Jeszcze przez kilka tygodni trwać będą eliminacje grupowe do Drużynowych Mistrzostw Europy 2023. Wiadomo już, że męska reprezentacja Polski rywalizować będzie w barażach – prawdopodobnie w maju – o jedno z 11 wolnych miejsc. Nasza kobieca kadra narodowa ma zapewniony start w turnieju finałowym w Szwecji.

Polacy po porażkach z Portugalią 1:3 oraz Danią 1:3, 2:3 zajmują 3 miejsce w grupie A2. Nie mają szans na wyższą pozycję, co oznacza, że nie wywalczą bezpośredniego awansu do zawodów w Malmoe.

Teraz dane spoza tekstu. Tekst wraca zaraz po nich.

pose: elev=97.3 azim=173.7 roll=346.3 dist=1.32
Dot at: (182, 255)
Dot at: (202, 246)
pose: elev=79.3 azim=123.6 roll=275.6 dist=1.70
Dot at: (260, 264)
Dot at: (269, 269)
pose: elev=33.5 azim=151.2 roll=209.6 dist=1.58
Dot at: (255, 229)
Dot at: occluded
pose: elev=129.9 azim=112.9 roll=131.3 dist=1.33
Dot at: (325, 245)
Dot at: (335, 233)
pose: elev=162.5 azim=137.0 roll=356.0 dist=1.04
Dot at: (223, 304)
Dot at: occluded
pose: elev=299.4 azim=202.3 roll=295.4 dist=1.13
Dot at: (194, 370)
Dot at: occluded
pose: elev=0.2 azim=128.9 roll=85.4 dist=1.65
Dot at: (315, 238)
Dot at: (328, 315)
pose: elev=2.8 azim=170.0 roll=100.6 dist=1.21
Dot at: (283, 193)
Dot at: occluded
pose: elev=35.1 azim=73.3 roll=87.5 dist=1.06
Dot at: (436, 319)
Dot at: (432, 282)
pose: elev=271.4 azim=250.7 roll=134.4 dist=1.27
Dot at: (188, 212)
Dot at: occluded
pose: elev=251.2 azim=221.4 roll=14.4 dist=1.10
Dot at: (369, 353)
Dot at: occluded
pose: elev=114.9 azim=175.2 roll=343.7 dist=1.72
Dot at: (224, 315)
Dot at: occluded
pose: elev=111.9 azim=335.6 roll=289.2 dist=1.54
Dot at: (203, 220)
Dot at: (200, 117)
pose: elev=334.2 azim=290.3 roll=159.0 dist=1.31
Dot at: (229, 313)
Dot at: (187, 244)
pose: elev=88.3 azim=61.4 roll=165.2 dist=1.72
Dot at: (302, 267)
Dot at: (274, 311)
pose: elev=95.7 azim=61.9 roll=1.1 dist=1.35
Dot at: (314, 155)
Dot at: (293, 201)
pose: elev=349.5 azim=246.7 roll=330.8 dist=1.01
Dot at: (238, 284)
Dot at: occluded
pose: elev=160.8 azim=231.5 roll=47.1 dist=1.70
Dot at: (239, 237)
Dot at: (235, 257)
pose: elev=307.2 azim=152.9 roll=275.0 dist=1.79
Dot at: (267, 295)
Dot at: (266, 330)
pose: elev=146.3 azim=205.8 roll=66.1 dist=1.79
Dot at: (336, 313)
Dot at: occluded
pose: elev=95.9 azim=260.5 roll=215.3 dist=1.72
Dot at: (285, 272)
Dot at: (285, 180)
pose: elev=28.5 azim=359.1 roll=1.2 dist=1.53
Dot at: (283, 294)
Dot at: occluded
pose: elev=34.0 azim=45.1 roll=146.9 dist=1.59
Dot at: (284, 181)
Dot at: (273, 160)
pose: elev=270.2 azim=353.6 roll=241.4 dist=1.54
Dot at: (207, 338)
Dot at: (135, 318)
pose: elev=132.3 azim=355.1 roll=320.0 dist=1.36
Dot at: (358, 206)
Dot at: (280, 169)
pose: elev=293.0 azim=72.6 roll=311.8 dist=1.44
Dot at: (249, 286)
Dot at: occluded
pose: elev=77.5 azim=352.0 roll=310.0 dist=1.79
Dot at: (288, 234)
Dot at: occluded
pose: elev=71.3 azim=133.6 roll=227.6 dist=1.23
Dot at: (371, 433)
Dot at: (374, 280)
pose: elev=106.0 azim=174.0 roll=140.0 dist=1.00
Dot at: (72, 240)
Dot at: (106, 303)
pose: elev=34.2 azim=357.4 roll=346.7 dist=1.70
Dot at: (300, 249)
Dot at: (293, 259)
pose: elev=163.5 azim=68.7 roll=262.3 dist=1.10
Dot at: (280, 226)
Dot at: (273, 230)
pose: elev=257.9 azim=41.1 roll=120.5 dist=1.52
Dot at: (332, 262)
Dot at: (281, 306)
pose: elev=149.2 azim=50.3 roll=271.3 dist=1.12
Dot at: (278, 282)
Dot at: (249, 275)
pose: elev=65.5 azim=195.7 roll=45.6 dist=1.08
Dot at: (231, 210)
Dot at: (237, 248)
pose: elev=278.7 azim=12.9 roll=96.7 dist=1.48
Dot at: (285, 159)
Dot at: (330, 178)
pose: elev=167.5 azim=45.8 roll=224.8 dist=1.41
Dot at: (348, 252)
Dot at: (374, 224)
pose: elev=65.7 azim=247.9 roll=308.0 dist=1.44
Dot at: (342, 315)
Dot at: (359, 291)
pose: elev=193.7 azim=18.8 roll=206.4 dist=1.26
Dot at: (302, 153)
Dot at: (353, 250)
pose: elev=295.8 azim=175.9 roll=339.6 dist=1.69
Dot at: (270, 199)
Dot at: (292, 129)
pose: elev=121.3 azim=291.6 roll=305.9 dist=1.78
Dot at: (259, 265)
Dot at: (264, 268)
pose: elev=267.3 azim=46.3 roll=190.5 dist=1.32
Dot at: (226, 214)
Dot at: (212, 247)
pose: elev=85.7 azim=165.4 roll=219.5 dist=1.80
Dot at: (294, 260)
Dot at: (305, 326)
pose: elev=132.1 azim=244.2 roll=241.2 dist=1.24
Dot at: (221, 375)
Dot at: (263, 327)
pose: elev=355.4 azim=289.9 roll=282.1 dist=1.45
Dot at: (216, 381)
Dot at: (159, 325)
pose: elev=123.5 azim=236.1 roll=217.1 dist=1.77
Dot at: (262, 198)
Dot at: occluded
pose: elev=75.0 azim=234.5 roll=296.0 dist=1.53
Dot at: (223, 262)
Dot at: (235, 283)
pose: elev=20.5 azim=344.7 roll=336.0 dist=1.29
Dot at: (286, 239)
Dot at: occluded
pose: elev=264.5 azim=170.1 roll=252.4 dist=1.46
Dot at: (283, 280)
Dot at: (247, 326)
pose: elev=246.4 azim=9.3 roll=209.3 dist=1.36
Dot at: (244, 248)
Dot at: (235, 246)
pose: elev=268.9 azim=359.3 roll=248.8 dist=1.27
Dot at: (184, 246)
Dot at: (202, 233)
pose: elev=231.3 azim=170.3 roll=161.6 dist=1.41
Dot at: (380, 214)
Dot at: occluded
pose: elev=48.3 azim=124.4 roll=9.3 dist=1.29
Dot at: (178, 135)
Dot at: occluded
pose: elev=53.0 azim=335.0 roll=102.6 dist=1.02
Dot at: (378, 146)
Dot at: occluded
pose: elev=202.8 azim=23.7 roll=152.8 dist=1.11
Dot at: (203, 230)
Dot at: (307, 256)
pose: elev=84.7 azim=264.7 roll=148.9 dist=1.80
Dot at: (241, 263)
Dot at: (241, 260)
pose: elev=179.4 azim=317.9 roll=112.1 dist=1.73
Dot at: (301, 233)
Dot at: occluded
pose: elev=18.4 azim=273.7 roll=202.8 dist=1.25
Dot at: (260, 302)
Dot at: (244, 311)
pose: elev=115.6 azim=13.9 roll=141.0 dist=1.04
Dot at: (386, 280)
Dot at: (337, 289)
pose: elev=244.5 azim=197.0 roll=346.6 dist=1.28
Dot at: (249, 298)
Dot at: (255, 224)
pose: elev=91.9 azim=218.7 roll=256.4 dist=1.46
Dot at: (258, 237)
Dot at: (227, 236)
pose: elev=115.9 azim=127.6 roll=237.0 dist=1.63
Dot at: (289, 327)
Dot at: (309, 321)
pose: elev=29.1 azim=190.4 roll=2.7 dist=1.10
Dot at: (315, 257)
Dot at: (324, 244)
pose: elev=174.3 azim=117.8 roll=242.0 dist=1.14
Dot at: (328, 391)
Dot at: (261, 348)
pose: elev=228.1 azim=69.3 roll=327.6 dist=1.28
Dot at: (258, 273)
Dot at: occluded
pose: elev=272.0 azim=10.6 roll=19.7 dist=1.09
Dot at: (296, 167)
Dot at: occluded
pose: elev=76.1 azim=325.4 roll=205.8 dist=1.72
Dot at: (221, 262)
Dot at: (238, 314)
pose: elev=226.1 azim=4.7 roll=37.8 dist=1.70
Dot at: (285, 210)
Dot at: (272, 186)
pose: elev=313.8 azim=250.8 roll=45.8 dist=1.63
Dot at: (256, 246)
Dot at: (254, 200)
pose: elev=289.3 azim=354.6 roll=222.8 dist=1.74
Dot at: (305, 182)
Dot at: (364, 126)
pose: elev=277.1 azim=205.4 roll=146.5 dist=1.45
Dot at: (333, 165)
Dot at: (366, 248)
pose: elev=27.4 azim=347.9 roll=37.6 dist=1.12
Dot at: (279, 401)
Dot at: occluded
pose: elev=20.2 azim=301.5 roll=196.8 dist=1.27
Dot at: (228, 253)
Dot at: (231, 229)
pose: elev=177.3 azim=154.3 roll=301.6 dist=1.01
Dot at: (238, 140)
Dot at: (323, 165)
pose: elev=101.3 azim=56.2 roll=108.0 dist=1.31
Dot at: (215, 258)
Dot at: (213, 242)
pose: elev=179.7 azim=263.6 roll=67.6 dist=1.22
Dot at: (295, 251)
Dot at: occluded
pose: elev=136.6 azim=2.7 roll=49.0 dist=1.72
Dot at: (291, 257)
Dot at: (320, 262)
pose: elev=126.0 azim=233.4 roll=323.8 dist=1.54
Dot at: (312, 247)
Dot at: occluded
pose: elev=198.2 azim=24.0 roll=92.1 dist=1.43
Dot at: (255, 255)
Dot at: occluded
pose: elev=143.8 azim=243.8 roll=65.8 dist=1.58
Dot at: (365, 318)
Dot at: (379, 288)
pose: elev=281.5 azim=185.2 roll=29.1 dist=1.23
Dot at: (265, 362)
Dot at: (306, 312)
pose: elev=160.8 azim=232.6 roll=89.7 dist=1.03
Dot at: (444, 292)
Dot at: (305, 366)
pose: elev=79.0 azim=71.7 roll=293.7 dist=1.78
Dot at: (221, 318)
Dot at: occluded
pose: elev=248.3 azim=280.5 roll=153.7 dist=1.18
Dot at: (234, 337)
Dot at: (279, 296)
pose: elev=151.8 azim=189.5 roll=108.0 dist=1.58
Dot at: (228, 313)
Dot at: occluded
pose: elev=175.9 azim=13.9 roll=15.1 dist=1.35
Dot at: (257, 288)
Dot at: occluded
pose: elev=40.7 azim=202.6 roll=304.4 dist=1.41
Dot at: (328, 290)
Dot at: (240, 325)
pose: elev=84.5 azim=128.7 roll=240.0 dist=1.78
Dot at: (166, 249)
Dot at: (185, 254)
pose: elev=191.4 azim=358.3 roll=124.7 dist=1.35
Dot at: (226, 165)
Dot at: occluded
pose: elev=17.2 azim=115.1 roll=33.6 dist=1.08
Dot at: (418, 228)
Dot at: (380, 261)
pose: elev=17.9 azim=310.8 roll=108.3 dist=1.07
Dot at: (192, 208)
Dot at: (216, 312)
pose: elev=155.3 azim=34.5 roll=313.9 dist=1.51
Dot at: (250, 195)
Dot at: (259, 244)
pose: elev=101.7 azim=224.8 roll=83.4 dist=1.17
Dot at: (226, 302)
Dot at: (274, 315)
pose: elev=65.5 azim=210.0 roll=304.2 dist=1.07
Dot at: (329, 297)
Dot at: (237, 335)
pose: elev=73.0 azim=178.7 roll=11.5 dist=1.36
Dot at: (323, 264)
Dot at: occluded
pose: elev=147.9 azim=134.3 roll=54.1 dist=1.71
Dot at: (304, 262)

Z 6 grup kwalifikację wywalczy łącznie 11 zespołów narodowych. W grupie A1 znalazły się Belgia, Rosja, Białoruś. Federacje rosyjska i białoruska są zawieszone, więc Belgowie bez gry i jako jedyni awansowali do DME w Szwecji – mówi Stefan Dryszel, dyrektor sportowy PZTS.

Razem z Polakami w barażach – spośród drużyn z najwyższej kategorii A – mogą zagrać Ukraina (bilans meczów 0-4), Serbia (0-3), Włochy (0-3), Hiszpania (0-2).

W turnieju w Malmoe wystąpią 24 zespoły kobiece i 24 męskie. Jeśli chodzi o mistrzostwa pingpongistów, do 11 reprezentacji dołączą gospodarz Szwecja i obrońcy tytułu Niemcy. To sprawia, że zajętych jest 13 miejsc, a kolejnych 11 pozostaje do obsadzenia – dodał Stefan Dryszel.

Z kategorii B w barażach – w formie turniejów w jeden weekend – rywalizować będą m.in. zwycięzcy grup, tj. Grecja, Holandia, Turcja, Finlandia, Węgry, Luksemburg.

Kobieca reprezentacja Polski miała w swojej grupie Hiszpanię i Białoruś. Tak jak wcześniej poinformowaliśmy, Białoruś nie może uczestniczyć w międzynarodowych rozgrywkach, dlatego Polki i Hiszpanki bez gry zdobyły prawo występu w DME 2023.